For "d.o.pe." Thomas Ruff used computer software to generate psychedelic-looking images that create an enormous suction effect through fractal patterns in rich colors. The title goes back to the autobiographical essay "The doors of perception" by Aldous Huxley from the 1950s, in which he describes his experiences of perception after taking mescaline as a mind-expanding substance. The fractal is a self-similar structure that was first described as such by the mathematician Benoît Mandelbrot in the 1970s and was introduced as a term in mathematics. A fractal can be divided infinitely in the same form and thus sometimes takes on spiral-like shapes. In nature, such structures can be found in crystals or Romanesco broccoli, for example. The fractal structure is also known as a dimension. Mandelbrot succeeded in making this structure recognizable with the help of early computer representations. In his "d.o.pe." series, Thomas Ruff cleverly combines these two phenomena with the latest software programs from the 2020s, allowing us to immerse ourselves in seemingly endless dimensions in which the color only takes on its three-dimensional effect through the image carrier. The artificially generated images are printed on velour carpets for the first time in Thomas Ruff's work. The velvety surface of the fabric enhances the perception of depth in these fascinating pictorial worlds.
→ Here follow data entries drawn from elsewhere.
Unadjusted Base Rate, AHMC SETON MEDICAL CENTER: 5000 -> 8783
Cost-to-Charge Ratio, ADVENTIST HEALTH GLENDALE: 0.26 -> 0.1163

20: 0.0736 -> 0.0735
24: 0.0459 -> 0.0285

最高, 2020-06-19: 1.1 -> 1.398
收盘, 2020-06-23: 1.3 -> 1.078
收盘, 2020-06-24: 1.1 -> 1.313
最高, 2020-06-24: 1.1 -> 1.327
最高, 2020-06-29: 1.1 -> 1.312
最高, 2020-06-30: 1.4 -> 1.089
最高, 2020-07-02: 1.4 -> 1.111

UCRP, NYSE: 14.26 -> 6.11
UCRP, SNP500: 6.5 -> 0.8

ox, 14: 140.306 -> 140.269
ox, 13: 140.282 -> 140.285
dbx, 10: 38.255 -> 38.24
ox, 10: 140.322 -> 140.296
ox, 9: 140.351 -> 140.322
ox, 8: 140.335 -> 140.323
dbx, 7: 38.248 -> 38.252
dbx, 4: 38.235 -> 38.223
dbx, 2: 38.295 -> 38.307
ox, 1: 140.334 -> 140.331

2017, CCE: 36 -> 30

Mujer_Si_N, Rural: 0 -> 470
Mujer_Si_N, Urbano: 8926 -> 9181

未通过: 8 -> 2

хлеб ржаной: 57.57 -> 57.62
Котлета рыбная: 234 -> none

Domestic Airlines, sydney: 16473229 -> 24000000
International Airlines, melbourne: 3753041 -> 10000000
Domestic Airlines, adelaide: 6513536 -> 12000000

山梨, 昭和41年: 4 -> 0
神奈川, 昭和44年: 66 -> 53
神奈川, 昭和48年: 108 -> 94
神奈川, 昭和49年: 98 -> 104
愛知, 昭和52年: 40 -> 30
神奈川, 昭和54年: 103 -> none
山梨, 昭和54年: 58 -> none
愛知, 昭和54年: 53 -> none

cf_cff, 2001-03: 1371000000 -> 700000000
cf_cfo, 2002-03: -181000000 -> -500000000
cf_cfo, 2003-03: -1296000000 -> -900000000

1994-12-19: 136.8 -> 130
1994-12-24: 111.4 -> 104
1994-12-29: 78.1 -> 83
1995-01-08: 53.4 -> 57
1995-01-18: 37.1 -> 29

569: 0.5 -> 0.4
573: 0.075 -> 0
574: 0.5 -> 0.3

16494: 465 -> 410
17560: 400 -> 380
The "untitled#" series was created at the same time. For this, Ruff suspended wire structures from the ceiling on a nylon cord in front of a black background and captured the traces of light created by the uncontrollable pendulum movements in photographs. As is so often the case, the artist was inspired to create these light experiments by studying the history of photography. In the 1950s and 1960s, Peter Keetman and Heinrich Heidersberger with their rhythmograms and Etienne Bertrand Weill with his "Metaforms" used photography in an experimental way to create abstract images from light and shadow. Thomas Ruff wanted to get to the bottom of this technique and, as with the "Flower.s" series, used his own camera again after a long break. The "untitled#" series has a similarly mysterious effect to the "d.o.pe." series. The sweeping forms and movements take over the picture plane, Thomas Ruff offers them the stage.

Thomas Ruff (*1958 in Zell am Harmersbach) is an established international figure in photographic art. Starting out as one of the first representatives of Bernd and Hilla Becher's class at the Düsseldorf Academy of Art in the 1980s, his works are now a fixture in any established photography collection. Serial work has accompanied his oeuvre for over 40 years. Through his technical inventiveness, he always succeeds in creating a new context for the medium itself and repeatedly shows us the discrepancy between the latest technology and old viewing habits. A large-scale survey exhibition of his works was last shown at the Musee d'art moderne et contemporain de Saint-Étienne Métropole (MAMC) in France in 2022.

This content has been machine translated.